Yapılacak iş A
Kayıtlarda "the seagull lo" ifadesini içeren satırdan "Tortoise Carapace Fragments Jia Bian 0959" ifadesini içeren satıra kadar, bu satır da dahil olmak üzere, satırları aynen yineleyin; resimleri yanıta almayın.

Belge metni

****************************************

Davacı, 10.11.1985-15.7.2008 tarihleri arasında Bağ-Kur sigortalısı olduğunun ve 1.8.2008 tarihinden itibaren yaşlılık aylığı almaya hak kazandığının tespitine karar verilmesini istemiştir.
Mahkeme ilamında belirtildiği şekilde, isteğin kabulüne karar vermiştir.
Hükmün davalı vekili tarafından temyiz edilmesi üzerine temyiz isteğinin süresinde olduğu anlaşıldıktan ve Tetkik Hakimi tarafından düzenlenen raporla dosyadaki kağıtlar okunduktan sonra işin gereği düşünüldü ve aşağıdaki karar tesbit edildi.
Dava, davacının 10.11.1985-15.07.2008 tarihleri arasında 1479 sayılı Yasaya tabi Bağ-kur sigortalısı olduğunun tespitiyle, yaşlılık aylığı isteminin reddine ilişkin Kurum işleminin iptali ve 01.08.2008 tarihinden itibaren yaşlılık aylığı bağlanması istemine ilişkindir.
Mahkemece, istemin kabulüne karar verilmiş ise de bu sonuç usul ve yasaya uygun değildir.
Dosyadaki kayıt ve belgelerden, davacının 21.1.1991 tarihli giriş bildirgesi ile 12.1.1991 tarihinden geçerli olmak üzere 1479 sayılı Yasa kapsamında zorunlu Bağ-Kur sigortalısı olarak tescilinin yapıldığı, vergi kaydının 12.1.1991-15.5.1991 tarihleri arasında, Kahveciler Esnaf Odası Kaydının 21.1.1991-25.5.1991 tarihleri arasında olduğu, Esnaf Sicil kaydının bulunmadığı, Şoförler odası kaydının ise 10.11.1985 tarihinde başlayıp devam ettiği, kurumca davacının tescil tarihinin 15.7.2008 tarihinde oda kaydına istinaden 10.11.1985 olarak değiştirildiği, 12.1.1991-15.5.1991 tarihleri arasındaki döneme ilişkin primlerin 1992 yılı af kapsamında ödediği, 10.11.1985-6.6.2008 tarihleri arası sigortalı sayılması halinde 5362 sayılı Yasa"nın geçici 3. maddesi gereğince borcunun süresinde ödendiği, Şoförler Odası defterinin 163. sayfasında 2188 sırasında M.D. isminin üzeri çizilerek H.D.yazıldığı vergi kaydıda olmadığından Hasan Doğdu ismi teyid edilemediğinden üyelik tescilinin uygun olmadığına komisyonca karar verildiği, davalı Kurumca 10.11.1985 olan tescil tarihinin iptal edilerek 12.1.1991-15.5.1991 tarihleri arasında sigortalı sayıldığı ve bu işlemin 17.2.2009 tarihinde yapıldığı, davacının 15.10.1985-15.7.2008 tarihleri arasında sigortalı sayılması halinde toplam 22 yıl 9 ay hizmetinin olduğu ve borcunun bulunmadığı, aylık tahsis talebinin davalı Kurumca 1479 sayılı Yasa"ya tabi hizmetin 4 ay 3 gün 506 sayılı Yasaya tabi 2 ay 25 gün hizmetiyle birlikte toplam 6 ay 28 gün olması ve 15 tam yıl dolmadığından reddedildiği anlaşılmakadır.

****************************************

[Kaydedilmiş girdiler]
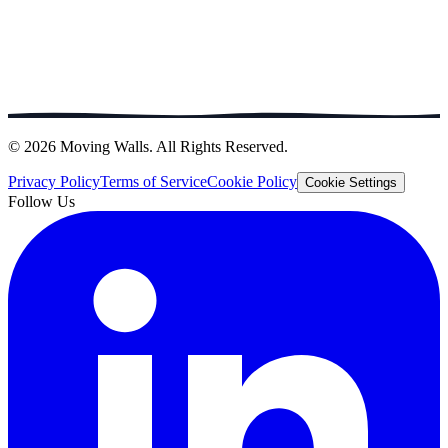
© 2026 Moving Walls. All Rights Reserved.
Privacy Policy
Terms of Service
Cookie Policy
Cookie Settings
Follow Us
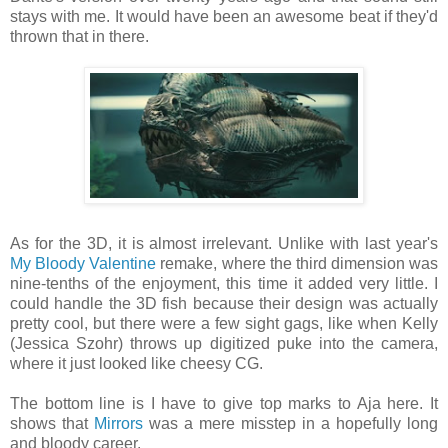
stays with me. It would have been an awesome beat if they'd
thrown that in there.
As for the 3D, it is almost irrelevant. Unlike with last year's
My Bloody Valentine
remake, where the third dimension was
nine-tenths of the enjoyment, this time it added very little. I
could handle the 3D fish because their design was actually
pretty cool, but there were a few sight gags, like when Kelly
(Jessica Szohr) throws up digitized puke into the camera,
where it just looked like cheesy CG.
The bottom line is I have to give top marks to Aja here. It
shows that
Mirrors
was a mere misstep in a hopefully long
and bloody career.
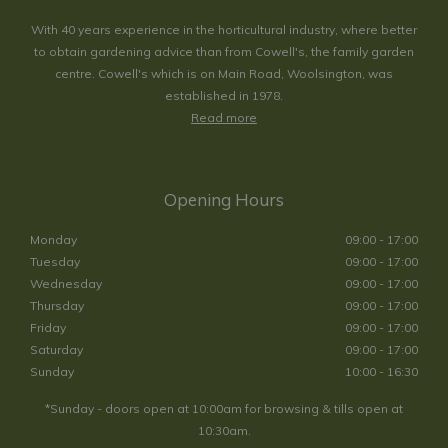
With 40 years experience in the horticultural industry, where better
to obtain gardening advice than from Cowell's, the family garden
centre. Cowell's which is on Main Road, Woolsington, was
established in 1978.
Read more
Opening Hours
Monday
09:00 - 17:00
Tuesday
09:00 - 17:00
Wednesday
09:00 - 17:00
Thursday
09:00 - 17:00
Friday
09:00 - 17:00
Saturday
09:00 - 17:00
Sunday
10:00 - 16:30
*Sunday - doors open at 10:00am for browsing & tills open at
10:30am.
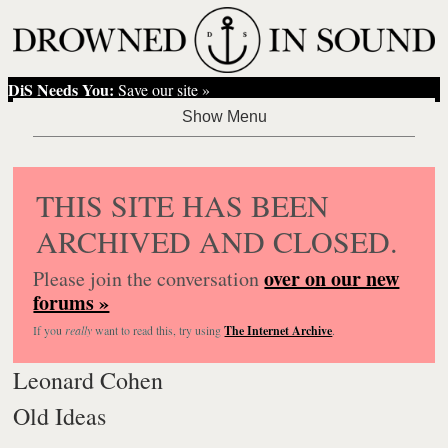
DiS Needs You:
Save our site »
THIS SITE HAS BEEN
ARCHIVED AND CLOSED.
over on our new
Please join the conversation
forums »
If you
really
want to read this, try using
The Internet Archive
.
Leonard Cohen
Old Ideas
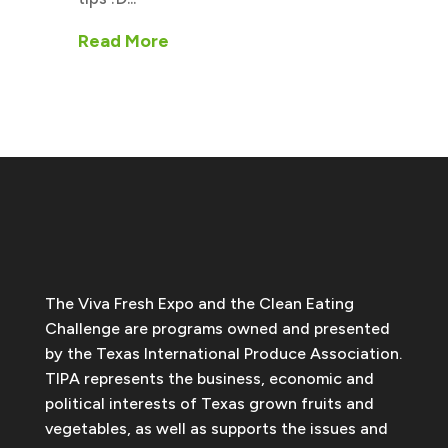
Read More
The Viva Fresh Expo and the Clean Eating
Challenge are programs owned and presented
by the Texas International Produce Association.
TIPA represents the business, economic and
political interests of Texas grown fruits and
vegetables, as well as supports the issues and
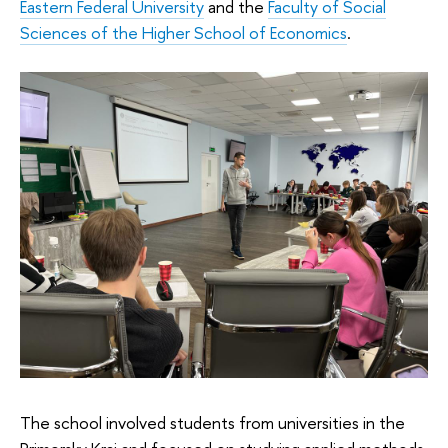
Eastern Federal University
and the
Faculty of Social
Sciences of the Higher School of Economics
.
The school involved students from universities in the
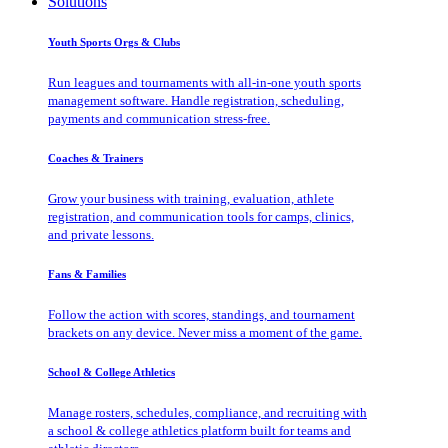
Solutions
Youth Sports Orgs & Clubs
Run leagues and tournaments with all-in-one youth sports
management software. Handle registration, scheduling,
payments and communication stress-free.
Coaches & Trainers
Grow your business with training, evaluation, athlete
registration, and communication tools for camps, clinics,
and private lessons.
Fans & Families
Follow the action with scores, standings, and tournament
brackets on any device. Never miss a moment of the game.
School & College Athletics
Manage rosters, schedules, compliance, and recruiting with
a school & college athletics platform built for teams and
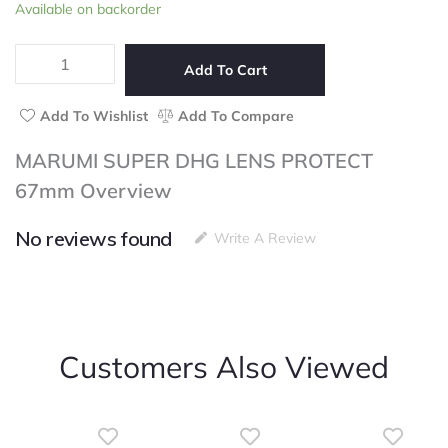
MARUMI
Available on backorder
of
SUPER
5
DHG
LENS
Add To Cart
PROTECT
67mm
Add To Wishlist
Add To Compare
quantity
MARUMI SUPER DHG LENS PROTECT
67mm Overview
No reviews found
Write A Review
Customers Also Viewed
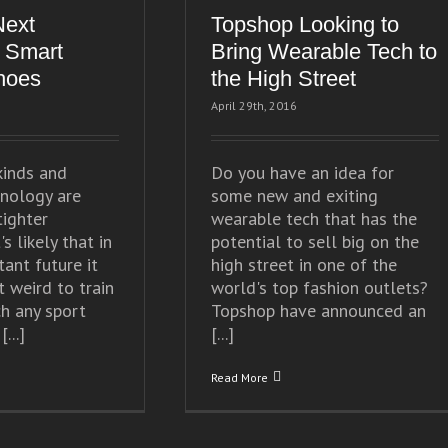
Next
Topshop Looking to
 Smart
Bring Wearable Tech to
hoes
the High Street
April 29th, 2016
kinds and
Do you have an idea for
nology are
some new and exiting
tighter
wearable tech that has the
's likely that in
potential to sell big on the
tant future it
high street in one of the
t weird to train
world's top fashion outlets?
ch any sport
Topshop have announced an
...]
[...]
Read More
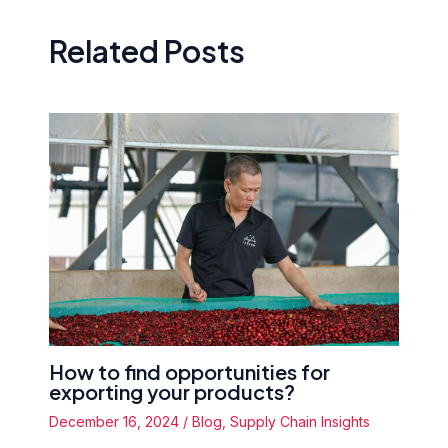
Related Posts
How to find opportunities for
exporting your products?
December 16, 2024
/
Blog
,
Supply Chain Insights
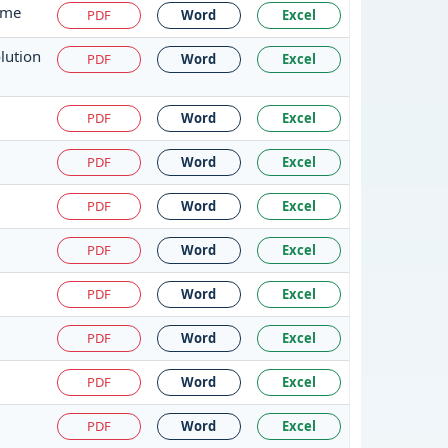
eme
PDF
Word
Excel
lution
PDF
Word
Excel
PDF
Word
Excel
PDF
Word
Excel
PDF
Word
Excel
PDF
Word
Excel
PDF
Word
Excel
PDF
Word
Excel
PDF
Word
Excel
PDF
Word
Excel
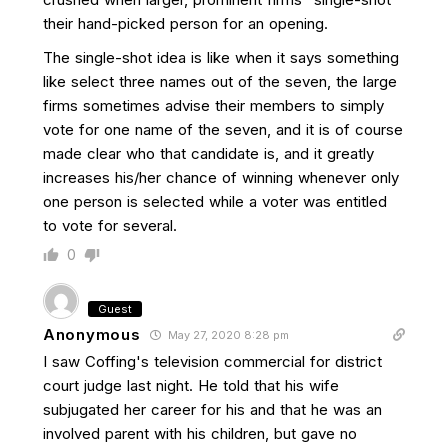
their hand-picked person for an opening.
The single-shot idea is like when it says something
like select three names out of the seven, the large
firms sometimes advise their members to simply
vote for one name of the seven, and it is of course
made clear who that candidate is, and it greatly
increases his/her chance of winning whenever only
one person is selected while a voter was entitled
to vote for several.
0
Guest
Anonymous
May 27, 2020 8:28 pm
I saw Coffing's television commercial for district
court judge last night. He told that his wife
subjugated her career for his and that he was an
involved parent with his children, but gave no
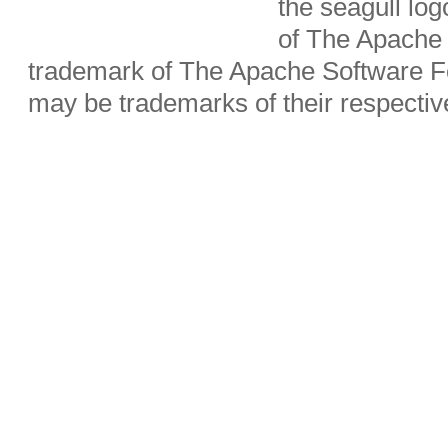
the seagull lo
of The Apache 
trademark of The Apache Software Fo
may be trademarks of their respecti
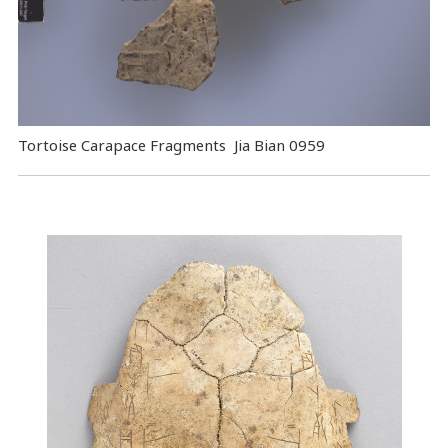
Tortoise Carapace Fragments Jia Bian 0959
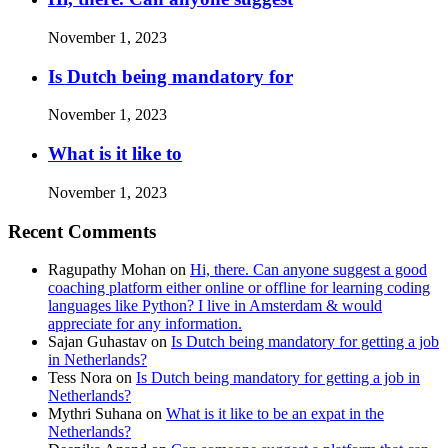
November 1, 2023
Is Dutch being mandatory for
November 1, 2023
What is it like to
November 1, 2023
Recent Comments
Ragupathy Mohan
on
Hi, there. Can anyone suggest a good
coaching platform either online or offline for learning coding
languages like Python? I live in Amsterdam & would
appreciate for any information.
Sajan Guhastav
on
Is Dutch being mandatory for getting a job
in Netherlands?
Tess Nora
on
Is Dutch being mandatory for getting a job in
Netherlands?
Mythri Suhana
on
What is it like to be an expat in the
Netherlands?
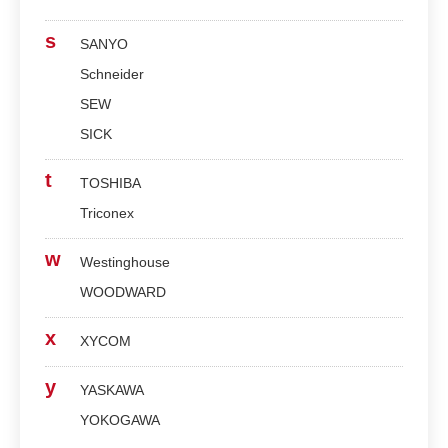
s
SANYO
Schneider
SEW
SICK
t
TOSHIBA
Triconex
w
Westinghouse
WOODWARD
x
XYCOM
y
YASKAWA
YOKOGAWA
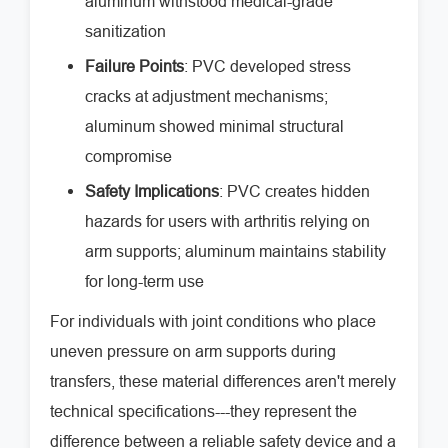
aluminum withstood medical-grade
sanitization
Failure Points
: PVC developed stress
cracks at adjustment mechanisms;
aluminum showed minimal structural
compromise
Safety Implications
: PVC creates hidden
hazards for users with arthritis relying on
arm supports; aluminum maintains stability
for long-term use
For individuals with joint conditions who place
uneven pressure on arm supports during
transfers, these material differences aren't merely
technical specifications---they represent the
difference between a reliable safety device and a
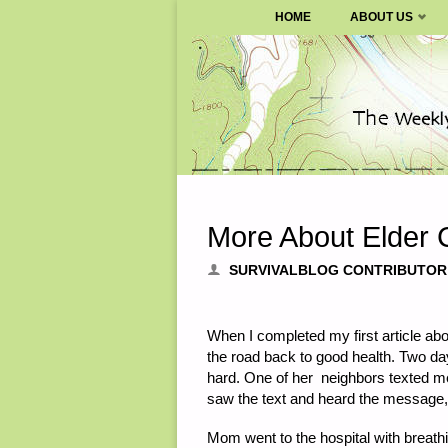
SURVIVALBLOG.COM
HOME
ABOUT US
Skip
to
content
More About Elder C
SURVIVALBLOG CONTRIBUTOR
When I completed my first article a
the road back to good health. Two da
hard. One of her neighbors texted me
saw the text and heard the message,
Mom went to the hospital with breathi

****************************************

Yapılacak iş B
Bağ-Kur sigortalılığına ilişkin kararı son cümlesinden sonra sürdürün.

Yanıtınız A
the seagull lo
of The Apache 
trademark of The Apache Software Fo
may be trademarks of their respecti
Tortoise Carapace Fragments Jia Bian 0959

Yanıtınız B
Uyuşmazlık davacının Kırıkhan Şoförler Odası üyeliğinin geçerli olup olmadığı ve buna bağlı olarak 10.11.1985 tarihinden itibaren 1479 sayılı Yasa kapsamında zorunlu Bağ-Kur sigortalı olup olmadığı noktasında toplanmaktadır.
Gerçekten Şoförler Odası defterinin 163. sayfasında 2188. sırasında kayıtlı M.D.isminin üzeri çizilerek H.D.yazılmış, aynı kayıt hanesinde profesyonel ehliyet numarası ile ev adresi de yer almaktadır. Bu nedenle H. D.nun kaydında bir tahrifat olup olmadığı, kaydı silinen M.D. isminde bir başka kişinin olup olmadığı hususları mahkemece araştırılmamıştır.
Yapılacak iş; Kırıkhan Şoförler Odası defterinin 163. sayfa 2188. sırasında kayıtlı M.D. isminin üzeri çizilerek H. D.isminin yazılması ve aynı kayıt hanesinde profesyonel ehliyet numarası ile ev adresi de yeralmakla; H.D.nun kaydında bir tahrifat olup olmadığı, kaydı silinen M. D. isminde başka bir kişinin bulunup bulunmadığı, ehliyet sicil numarasının ve yazılı adresin davacıya ait olup olmadığı hususlarında ilgili trafik, nüfus ve zabıta müdürlüklerinden araştırma yapılıp, çıkacak sonuca göre davacının 1479 sayılı Yasa kapsamında zorunlu Bağ-kur sigortalısı olduğu süreleri belirleyip, yaşlılık aylığı şartları tartışılarak bir karar vermekten ibarettir.
Mahkemece açıklanan doğrultuda araştırma ve inceleme yapılmaksızın ve 1992 yılındaki af kapsamında ödenen primlerin 12.1.1991-15.5.1991 tarihleri arasındaki döneme ilişkin olduğu 1985-11.1.1991 ve 15.5.1991-15.7.2008 tarihleri arasındaki döneme ilişkin primlerin 2008 yılında ödendiği uzunca süre kullanma şartının somut olayda oluşmadığı gözetilmeksizin yazılı şekilde hüküm kurulması usul ve yasaya aykırı olup bozma nedenidir.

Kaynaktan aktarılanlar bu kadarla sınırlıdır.